Zbigniew Baniewski schrieb:
On Thu, Jan 17, 2008 at 11:13:59PM -0500, D. Richard Hipp wrote:

The rules of TCL parsing are that text within {...} gets passed into
its command exactly as written with the outermost {...} removed. [..]
In other words, the $columns was *not* expanded by TCL.  It got
passed down into SQLite.

Yes, I agree. But the following is not quite clear to me:

SQLite sees the $columns and thinks
you are dealing with an application variable.  Just like a "?" or a
":abc" or "@xyz".  Sqlite3_prepare() runs and treats the $columns
token as it would any other SQL variable.

So, TCL sees a variable "columns", whose contents ($columns) - is "column1, column2, column3".

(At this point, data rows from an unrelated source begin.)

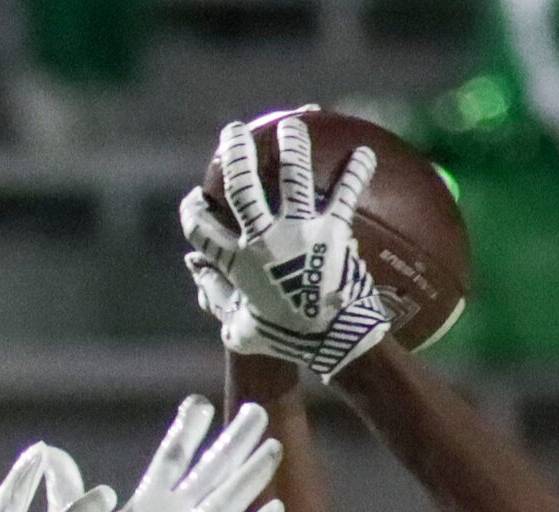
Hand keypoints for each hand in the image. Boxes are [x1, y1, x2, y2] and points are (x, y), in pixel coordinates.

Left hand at [4, 398, 287, 511]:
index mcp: (145, 505)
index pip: (172, 458)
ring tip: (274, 447)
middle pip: (212, 472)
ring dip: (251, 476)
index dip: (188, 431)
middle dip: (234, 442)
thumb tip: (49, 450)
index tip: (199, 403)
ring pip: (229, 502)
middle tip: (256, 411)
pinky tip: (275, 509)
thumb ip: (66, 490)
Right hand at [181, 116, 392, 381]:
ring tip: (291, 124)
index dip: (193, 210)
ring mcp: (299, 232)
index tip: (197, 197)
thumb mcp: (242, 330)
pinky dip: (357, 171)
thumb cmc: (287, 340)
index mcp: (237, 263)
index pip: (201, 229)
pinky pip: (345, 193)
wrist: (334, 341)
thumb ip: (217, 299)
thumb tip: (196, 271)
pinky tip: (366, 152)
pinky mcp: (333, 230)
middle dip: (234, 152)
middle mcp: (263, 240)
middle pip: (241, 186)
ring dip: (291, 144)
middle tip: (234, 132)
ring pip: (291, 176)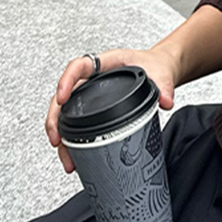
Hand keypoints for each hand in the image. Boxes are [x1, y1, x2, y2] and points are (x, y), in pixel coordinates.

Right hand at [45, 44, 178, 172]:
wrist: (160, 71)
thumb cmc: (154, 66)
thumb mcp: (161, 73)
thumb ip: (163, 86)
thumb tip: (165, 101)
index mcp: (105, 63)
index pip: (78, 66)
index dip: (66, 81)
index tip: (62, 97)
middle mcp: (93, 78)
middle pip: (64, 96)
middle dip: (55, 118)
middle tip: (57, 139)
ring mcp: (91, 94)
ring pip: (66, 113)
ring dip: (62, 135)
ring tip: (67, 157)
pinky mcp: (94, 108)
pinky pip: (77, 122)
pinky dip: (73, 139)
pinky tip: (74, 155)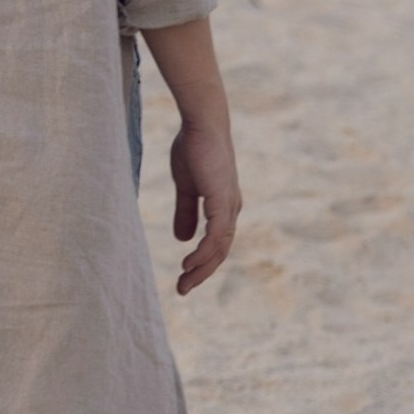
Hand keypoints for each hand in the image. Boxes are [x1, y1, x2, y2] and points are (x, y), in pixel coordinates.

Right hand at [169, 118, 239, 292]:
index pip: (216, 243)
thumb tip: (183, 240)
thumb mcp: (186, 186)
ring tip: (184, 282)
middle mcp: (230, 210)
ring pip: (219, 248)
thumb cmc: (194, 148)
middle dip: (202, 272)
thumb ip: (185, 212)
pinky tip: (189, 262)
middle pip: (220, 251)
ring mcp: (228, 206)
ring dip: (202, 268)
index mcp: (223, 206)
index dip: (201, 262)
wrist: (202, 123)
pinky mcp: (222, 200)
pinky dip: (203, 252)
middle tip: (183, 289)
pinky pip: (215, 235)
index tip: (183, 277)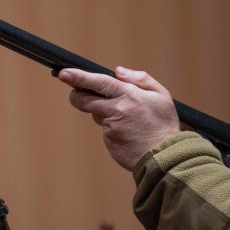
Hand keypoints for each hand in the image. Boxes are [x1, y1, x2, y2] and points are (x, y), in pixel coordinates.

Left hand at [57, 66, 180, 169]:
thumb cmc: (164, 125)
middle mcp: (116, 111)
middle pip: (84, 100)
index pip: (98, 82)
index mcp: (128, 96)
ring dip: (105, 114)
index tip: (63, 73)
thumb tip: (118, 71)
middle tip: (78, 93)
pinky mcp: (109, 143)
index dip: (78, 77)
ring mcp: (110, 129)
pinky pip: (106, 132)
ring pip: (97, 116)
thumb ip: (141, 79)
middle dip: (76, 95)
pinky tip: (129, 134)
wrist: (165, 158)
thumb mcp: (162, 95)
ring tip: (129, 121)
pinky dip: (114, 130)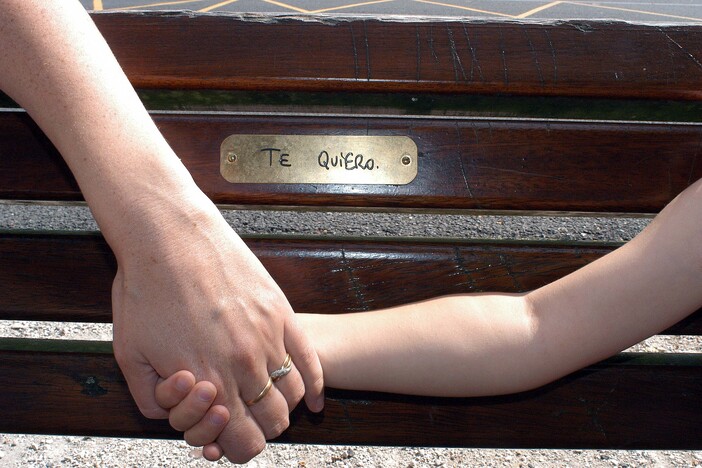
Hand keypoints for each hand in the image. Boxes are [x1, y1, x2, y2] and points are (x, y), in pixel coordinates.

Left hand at [111, 203, 323, 462]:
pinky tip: (313, 400)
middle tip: (245, 418)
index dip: (237, 450)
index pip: (242, 441)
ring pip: (292, 395)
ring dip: (282, 407)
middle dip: (260, 431)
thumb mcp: (129, 354)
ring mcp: (267, 338)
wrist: (171, 236)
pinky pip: (310, 362)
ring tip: (266, 399)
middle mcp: (243, 365)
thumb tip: (175, 417)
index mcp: (206, 381)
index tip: (229, 442)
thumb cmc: (146, 290)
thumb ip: (151, 400)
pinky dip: (315, 387)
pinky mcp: (281, 313)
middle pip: (273, 423)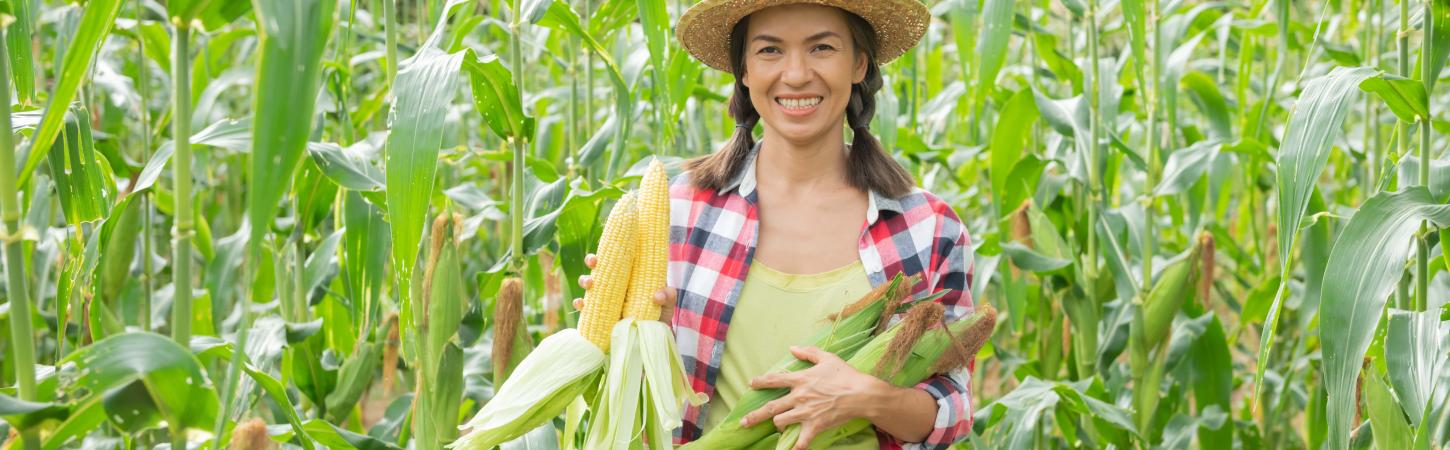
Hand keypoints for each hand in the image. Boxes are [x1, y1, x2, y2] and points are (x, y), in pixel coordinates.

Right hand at [572, 253, 675, 321]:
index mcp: (630, 275)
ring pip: (590, 285)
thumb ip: (668, 295)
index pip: (618, 257)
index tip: (611, 245)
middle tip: (594, 262)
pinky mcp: (598, 315)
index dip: (609, 249)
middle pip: (600, 267)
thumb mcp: (668, 303)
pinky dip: (581, 304)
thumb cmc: (660, 313)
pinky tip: (581, 304)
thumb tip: (657, 295)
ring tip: (589, 284)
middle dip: (593, 261)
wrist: (652, 334)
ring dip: (585, 280)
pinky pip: (586, 308)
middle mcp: (615, 284)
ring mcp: (605, 299)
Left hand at [739, 346, 889, 449]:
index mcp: (800, 379)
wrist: (861, 393)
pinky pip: (801, 440)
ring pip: (781, 421)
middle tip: (743, 423)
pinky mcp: (815, 426)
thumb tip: (792, 348)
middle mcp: (799, 397)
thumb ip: (808, 353)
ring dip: (778, 424)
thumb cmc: (845, 374)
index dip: (760, 382)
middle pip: (771, 407)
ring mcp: (806, 412)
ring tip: (778, 426)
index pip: (774, 380)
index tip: (751, 383)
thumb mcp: (827, 357)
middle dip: (755, 416)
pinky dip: (796, 447)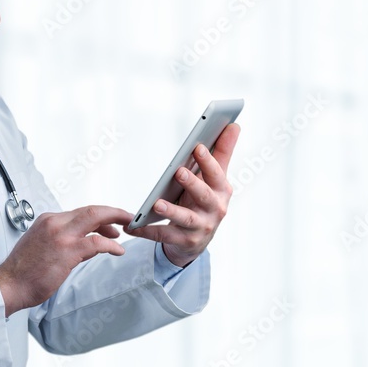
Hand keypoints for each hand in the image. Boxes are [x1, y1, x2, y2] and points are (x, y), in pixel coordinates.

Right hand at [0, 205, 131, 316]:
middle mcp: (54, 223)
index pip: (80, 212)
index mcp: (47, 220)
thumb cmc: (23, 272)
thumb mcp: (42, 247)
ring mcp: (61, 235)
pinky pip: (96, 242)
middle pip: (91, 210)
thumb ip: (64, 241)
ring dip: (115, 222)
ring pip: (96, 218)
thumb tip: (87, 243)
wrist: (8, 286)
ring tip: (127, 229)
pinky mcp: (67, 250)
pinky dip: (111, 244)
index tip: (110, 223)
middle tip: (127, 218)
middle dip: (113, 212)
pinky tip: (117, 250)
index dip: (100, 217)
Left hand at [125, 123, 239, 266]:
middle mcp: (215, 209)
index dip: (208, 161)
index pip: (217, 174)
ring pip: (186, 218)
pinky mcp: (185, 241)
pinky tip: (133, 226)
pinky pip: (164, 235)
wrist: (198, 239)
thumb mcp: (215, 179)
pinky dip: (148, 231)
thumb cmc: (205, 200)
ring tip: (157, 203)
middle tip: (179, 171)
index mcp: (222, 191)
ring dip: (172, 210)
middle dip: (193, 184)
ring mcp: (200, 227)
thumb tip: (234, 125)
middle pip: (205, 196)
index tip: (197, 147)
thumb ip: (223, 152)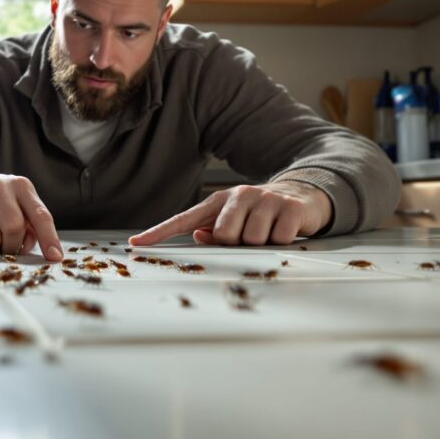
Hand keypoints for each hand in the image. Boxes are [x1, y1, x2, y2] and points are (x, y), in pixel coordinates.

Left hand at [128, 182, 332, 245]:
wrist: (303, 194)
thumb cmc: (261, 213)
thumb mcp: (234, 220)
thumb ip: (213, 231)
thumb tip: (199, 237)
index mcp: (218, 202)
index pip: (183, 219)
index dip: (158, 232)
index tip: (136, 244)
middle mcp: (239, 196)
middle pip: (224, 234)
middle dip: (237, 243)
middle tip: (249, 236)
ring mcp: (265, 199)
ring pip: (252, 239)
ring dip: (261, 243)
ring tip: (268, 232)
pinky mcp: (290, 207)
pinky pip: (279, 238)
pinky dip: (282, 241)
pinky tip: (284, 230)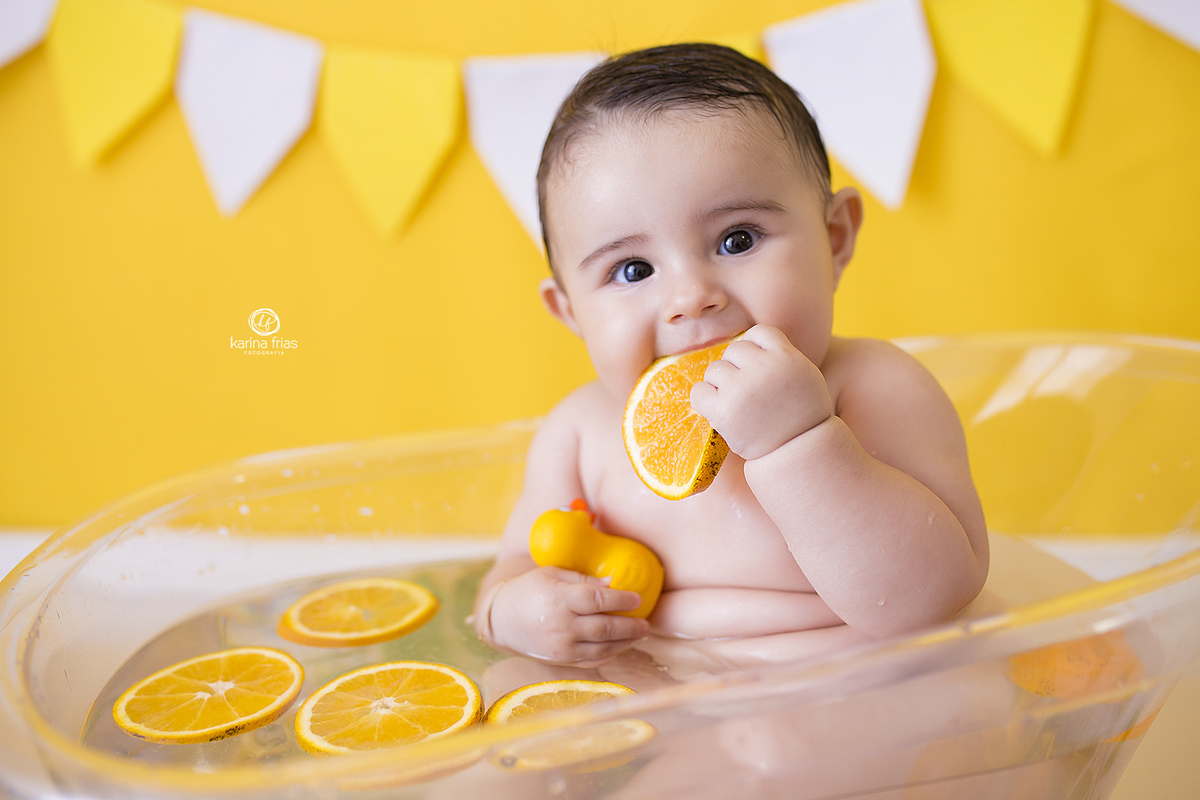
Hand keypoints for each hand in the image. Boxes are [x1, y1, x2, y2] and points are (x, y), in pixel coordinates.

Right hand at [484, 566, 650, 666]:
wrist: (503, 619)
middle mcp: (562, 625)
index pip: (597, 600)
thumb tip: (612, 583)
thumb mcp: (552, 574)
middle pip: (605, 627)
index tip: (637, 598)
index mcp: (559, 598)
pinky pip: (593, 661)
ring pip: (603, 648)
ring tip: (640, 633)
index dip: (621, 599)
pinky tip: (622, 646)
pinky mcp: (562, 660)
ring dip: (626, 642)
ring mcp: (562, 647)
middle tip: (646, 622)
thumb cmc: (530, 589)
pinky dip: (611, 654)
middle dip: (631, 625)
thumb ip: (582, 579)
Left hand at [689, 325, 832, 460]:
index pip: (758, 332)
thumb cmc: (803, 415)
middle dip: (736, 368)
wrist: (799, 453)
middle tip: (747, 392)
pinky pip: (698, 391)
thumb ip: (782, 355)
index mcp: (787, 357)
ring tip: (737, 405)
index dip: (754, 349)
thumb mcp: (805, 375)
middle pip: (733, 350)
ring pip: (714, 370)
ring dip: (720, 385)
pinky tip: (717, 410)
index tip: (758, 368)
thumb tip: (750, 341)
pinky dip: (704, 400)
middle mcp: (764, 368)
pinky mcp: (724, 410)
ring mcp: (742, 389)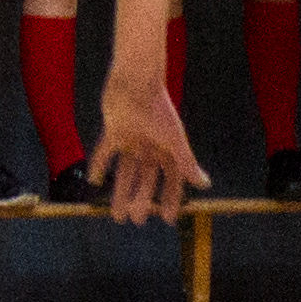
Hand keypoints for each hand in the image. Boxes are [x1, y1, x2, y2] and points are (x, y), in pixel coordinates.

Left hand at [92, 67, 207, 222]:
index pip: (172, 179)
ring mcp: (132, 139)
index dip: (171, 198)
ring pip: (127, 171)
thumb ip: (187, 163)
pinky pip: (106, 152)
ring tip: (117, 215)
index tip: (167, 218)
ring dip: (122, 192)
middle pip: (147, 179)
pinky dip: (100, 165)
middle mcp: (151, 146)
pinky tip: (95, 182)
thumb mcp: (174, 140)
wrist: (135, 81)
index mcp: (169, 147)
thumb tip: (205, 185)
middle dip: (142, 199)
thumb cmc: (158, 109)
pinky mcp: (114, 131)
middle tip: (136, 220)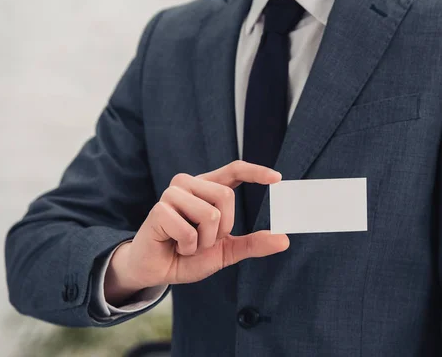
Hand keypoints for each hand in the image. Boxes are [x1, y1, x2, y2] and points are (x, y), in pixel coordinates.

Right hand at [104, 161, 288, 304]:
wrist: (157, 271)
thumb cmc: (189, 254)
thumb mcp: (226, 250)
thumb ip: (253, 243)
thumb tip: (284, 239)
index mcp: (206, 187)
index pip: (234, 170)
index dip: (255, 171)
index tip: (278, 178)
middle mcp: (189, 184)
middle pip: (226, 197)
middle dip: (221, 229)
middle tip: (203, 240)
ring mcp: (172, 195)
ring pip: (210, 215)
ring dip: (204, 241)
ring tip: (188, 244)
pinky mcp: (159, 210)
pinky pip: (190, 231)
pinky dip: (188, 247)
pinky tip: (175, 246)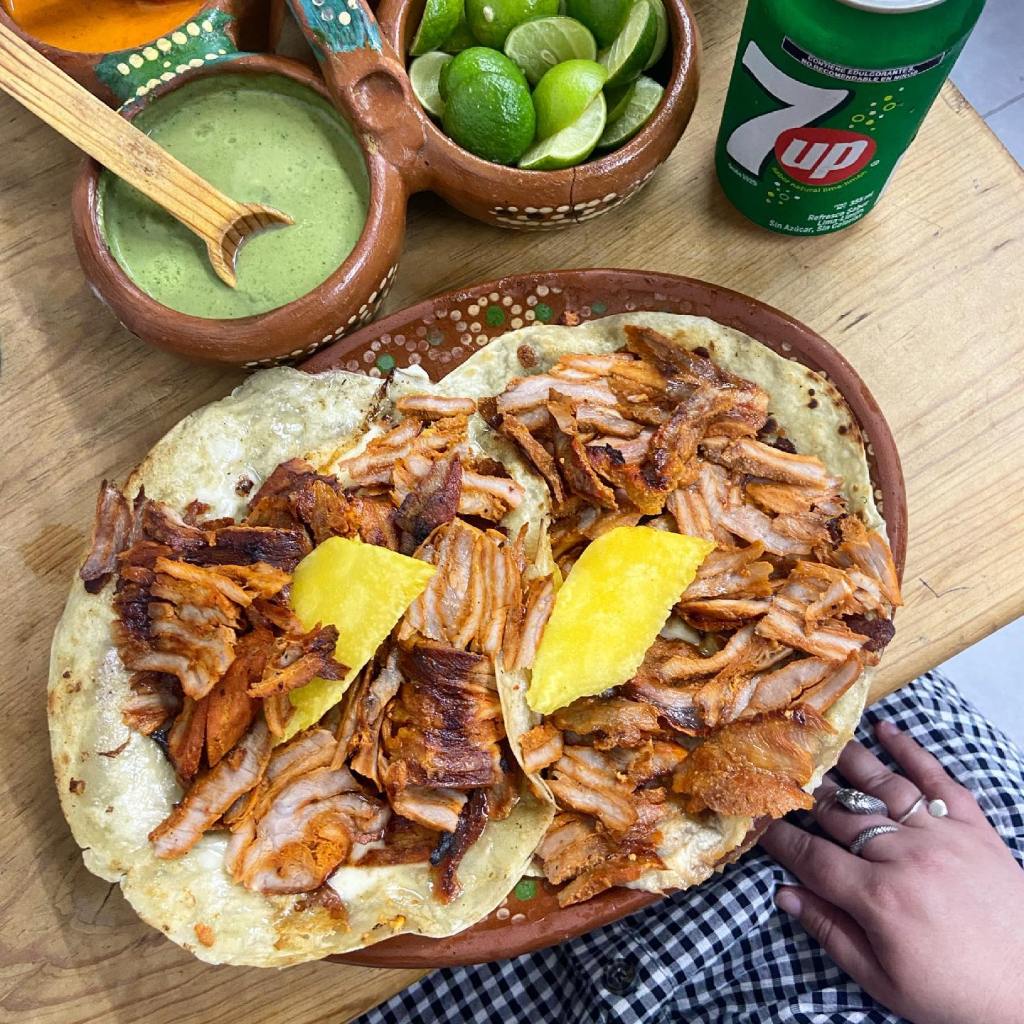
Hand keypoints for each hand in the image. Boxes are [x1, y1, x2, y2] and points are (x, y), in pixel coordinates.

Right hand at [760, 720, 1023, 1023]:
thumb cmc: (954, 995)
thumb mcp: (882, 980)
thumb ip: (830, 931)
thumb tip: (784, 894)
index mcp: (879, 898)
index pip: (812, 856)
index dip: (779, 838)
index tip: (758, 823)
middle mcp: (906, 857)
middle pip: (842, 813)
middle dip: (805, 796)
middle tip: (782, 779)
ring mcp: (943, 836)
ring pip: (883, 786)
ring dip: (848, 763)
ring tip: (820, 745)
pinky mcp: (974, 828)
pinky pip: (938, 779)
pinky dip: (912, 751)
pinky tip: (886, 730)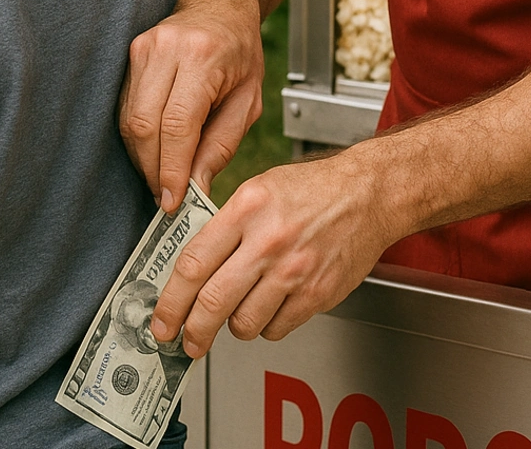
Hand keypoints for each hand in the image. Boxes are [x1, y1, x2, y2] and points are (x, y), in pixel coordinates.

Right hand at [120, 1, 264, 212]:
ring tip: (162, 177)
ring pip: (128, 120)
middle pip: (145, 125)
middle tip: (166, 196)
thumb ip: (222, 145)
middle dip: (153, 170)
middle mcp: (168, 49)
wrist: (219, 2)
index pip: (177, 125)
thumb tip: (195, 188)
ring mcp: (144, 48)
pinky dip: (137, 138)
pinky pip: (125, 107)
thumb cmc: (240, 50)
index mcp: (204, 57)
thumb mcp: (249, 99)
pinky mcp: (130, 53)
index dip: (170, 169)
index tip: (172, 201)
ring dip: (142, 158)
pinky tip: (154, 151)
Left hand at [150, 145, 393, 357]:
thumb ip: (224, 224)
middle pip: (213, 302)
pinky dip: (268, 324)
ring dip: (234, 325)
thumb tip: (191, 266)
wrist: (369, 194)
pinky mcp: (317, 294)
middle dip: (191, 330)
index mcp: (247, 208)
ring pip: (244, 323)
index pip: (194, 263)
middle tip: (185, 341)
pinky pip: (276, 329)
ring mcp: (295, 271)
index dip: (170, 300)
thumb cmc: (314, 189)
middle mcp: (269, 241)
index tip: (161, 319)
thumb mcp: (259, 188)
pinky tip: (272, 303)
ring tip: (240, 308)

SQLite sees statement { SELECT $columns FROM some_table }, where $columns is
just "a token", which _can be_ an application variable, if TCL confirms
this.

Not really true.
If the part is wrapped in {} then for Tcl the $column is just an ordinary string with no other meaning than foobar, and NO substitution takes place before the string is passed to SQLite. SQLite then interprets the string again, like some Tcl commands do themselfes and defines the semantics for its argument as:

$name is an application variable if it appears in a place where an application variable is valid.

This is then prepared as a statement and then values are bound by asking the surrounding Tcl stackframe for the values of the Variables used.

Your usage fails, because the select list is no valid place to use application variables, so SQLite does expand it there.